Kakuro parlait des bouleaux et, en oubliant les psychanalystes et tous ces gens intelligents qui ne savent que faire de leur intelligence, je me sentais soudain plus grande d’être capable d’en saisir la très grande beauté.
Pluie d’été
1
Clandestine
Je chausse donc mes lunettes et déchiffre le titre. Léon Tolstoï, Anna Karénine. Avec une carte :
Chère Madame,
En hommage à votre chat,
Bien cordialement,
Kakuro Ozu
Il est toujours réconfortant d’être détrompée sur sa propre paranoïa.
J’avais vu juste. Je suis démasquée.
La panique fond sur moi.
Je me lève mécaniquement, me rassieds. Je relis la carte.

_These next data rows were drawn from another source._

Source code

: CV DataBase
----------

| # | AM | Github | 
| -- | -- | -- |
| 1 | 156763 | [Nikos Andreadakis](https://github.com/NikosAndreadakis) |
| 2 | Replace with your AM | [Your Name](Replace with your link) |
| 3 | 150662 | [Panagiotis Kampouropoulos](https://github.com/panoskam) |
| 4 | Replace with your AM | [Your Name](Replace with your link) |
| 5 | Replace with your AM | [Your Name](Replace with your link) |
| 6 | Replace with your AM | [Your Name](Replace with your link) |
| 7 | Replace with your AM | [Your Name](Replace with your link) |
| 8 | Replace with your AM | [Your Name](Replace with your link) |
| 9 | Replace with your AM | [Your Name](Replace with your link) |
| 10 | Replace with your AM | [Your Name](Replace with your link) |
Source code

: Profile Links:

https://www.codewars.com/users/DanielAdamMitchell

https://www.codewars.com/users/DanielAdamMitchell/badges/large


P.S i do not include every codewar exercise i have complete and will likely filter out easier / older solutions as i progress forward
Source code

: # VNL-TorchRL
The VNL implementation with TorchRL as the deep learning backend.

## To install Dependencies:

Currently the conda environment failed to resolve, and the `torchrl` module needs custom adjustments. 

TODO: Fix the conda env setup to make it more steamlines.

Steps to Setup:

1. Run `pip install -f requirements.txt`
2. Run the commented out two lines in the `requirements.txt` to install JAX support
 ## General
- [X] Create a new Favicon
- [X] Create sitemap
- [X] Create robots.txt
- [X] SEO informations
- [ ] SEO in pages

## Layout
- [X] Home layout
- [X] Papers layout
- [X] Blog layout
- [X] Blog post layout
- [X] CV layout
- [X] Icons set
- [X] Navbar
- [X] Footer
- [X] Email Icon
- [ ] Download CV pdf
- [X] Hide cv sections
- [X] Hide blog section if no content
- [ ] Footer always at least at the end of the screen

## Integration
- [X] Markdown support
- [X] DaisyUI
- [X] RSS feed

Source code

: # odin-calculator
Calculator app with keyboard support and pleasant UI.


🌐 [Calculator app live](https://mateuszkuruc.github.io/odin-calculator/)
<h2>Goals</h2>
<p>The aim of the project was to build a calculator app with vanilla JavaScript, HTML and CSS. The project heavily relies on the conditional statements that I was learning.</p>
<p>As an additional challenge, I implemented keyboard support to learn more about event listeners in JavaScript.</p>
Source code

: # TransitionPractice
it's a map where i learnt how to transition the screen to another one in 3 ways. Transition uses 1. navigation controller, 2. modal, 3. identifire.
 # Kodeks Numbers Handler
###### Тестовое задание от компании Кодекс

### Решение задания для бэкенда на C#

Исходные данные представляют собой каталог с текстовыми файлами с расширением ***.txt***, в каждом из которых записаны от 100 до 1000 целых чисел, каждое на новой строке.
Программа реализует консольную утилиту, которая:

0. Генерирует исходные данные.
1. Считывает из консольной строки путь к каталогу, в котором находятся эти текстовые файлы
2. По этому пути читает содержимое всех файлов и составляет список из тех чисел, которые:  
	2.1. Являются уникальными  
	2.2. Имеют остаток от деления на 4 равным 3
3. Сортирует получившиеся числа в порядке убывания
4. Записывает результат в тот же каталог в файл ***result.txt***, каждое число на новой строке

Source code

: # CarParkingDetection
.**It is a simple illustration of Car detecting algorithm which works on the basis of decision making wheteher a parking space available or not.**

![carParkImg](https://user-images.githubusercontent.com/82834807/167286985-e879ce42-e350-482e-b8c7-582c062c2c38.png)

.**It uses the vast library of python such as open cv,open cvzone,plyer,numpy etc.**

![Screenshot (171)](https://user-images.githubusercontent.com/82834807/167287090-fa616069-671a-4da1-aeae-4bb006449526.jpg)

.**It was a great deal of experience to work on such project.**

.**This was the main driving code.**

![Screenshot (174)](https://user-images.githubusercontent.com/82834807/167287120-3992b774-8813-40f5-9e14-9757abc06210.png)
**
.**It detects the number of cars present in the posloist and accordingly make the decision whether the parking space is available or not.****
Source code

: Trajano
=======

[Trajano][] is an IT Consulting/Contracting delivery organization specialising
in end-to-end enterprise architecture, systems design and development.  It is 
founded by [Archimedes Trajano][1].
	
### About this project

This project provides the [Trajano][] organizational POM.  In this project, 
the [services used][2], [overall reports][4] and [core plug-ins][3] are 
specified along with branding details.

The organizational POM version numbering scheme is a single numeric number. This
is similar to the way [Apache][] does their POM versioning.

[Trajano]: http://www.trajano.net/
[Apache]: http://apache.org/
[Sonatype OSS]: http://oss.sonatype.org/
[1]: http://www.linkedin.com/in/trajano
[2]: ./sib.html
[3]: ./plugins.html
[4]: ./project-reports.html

Quelque chose déménage en moi — oui, je ne sais pas le dire autrement, j’ai la sensation saugrenue qu’un module interne s’en va prendre la place d’un autre. Cela ne vous arrive jamais ? Vous ressentez des réaménagements intérieurs dont vous seriez bien incapable de décrire la nature mais c’est à la fois mental et spatial, comme un déménagement.
En hommage à votre chat.
Avec une incrédulité non feinte, j’entends un petit rire, une manière de gloussement, qui provient de ma propre gorge.
C’est angoissant mais c’est drôle.
Mue par une dangereuse impulsion — toutes les impulsions sont dangereuses chez qui vit une existence clandestine —, je vais chercher une feuille de papier, une enveloppe et un Bic (orange) et j’écris :
Merci, il ne fallait pas.
La concierge
Je sors dans le hall avec des précautions de Sioux — personne — et glisse la missive dans la boîte de M. Ozu.
Je retourne à ma loge à pas furtifs — puisqu’il n’y a pas âme qui vive — et, épuisée, m’écroule dans le fauteuil, le sentiment du devoir accompli.
Une puissante sensation de n’importe quoi me submerge.
N’importe quoi.
Cette impulsion stupide, loin de mettre fin à la traque, l’encourage au centuple. C’est une faute stratégique majeure. Ce fichu insu commence a me courir sur les nerfs.
Un simple : Je ne comprends pas, signé la concierge serait pourtant tombé sous le sens.
Ou encore : Vous avez fait erreur, je vous retourne votre paquet.
Sans chichis, court et précis : Erreur de destinataire.
Astucieux et définitif : Je ne sais pas lire.
Plus tortueux : Mon chat ne sait pas lire.
Subtil : Merci, mais les étrennes se font en janvier.
Ou encore, administratif : Veuillez accuser réception du retour.
Au lieu de quoi, je minaude comme si nous nous trouvions à un salon littéraire.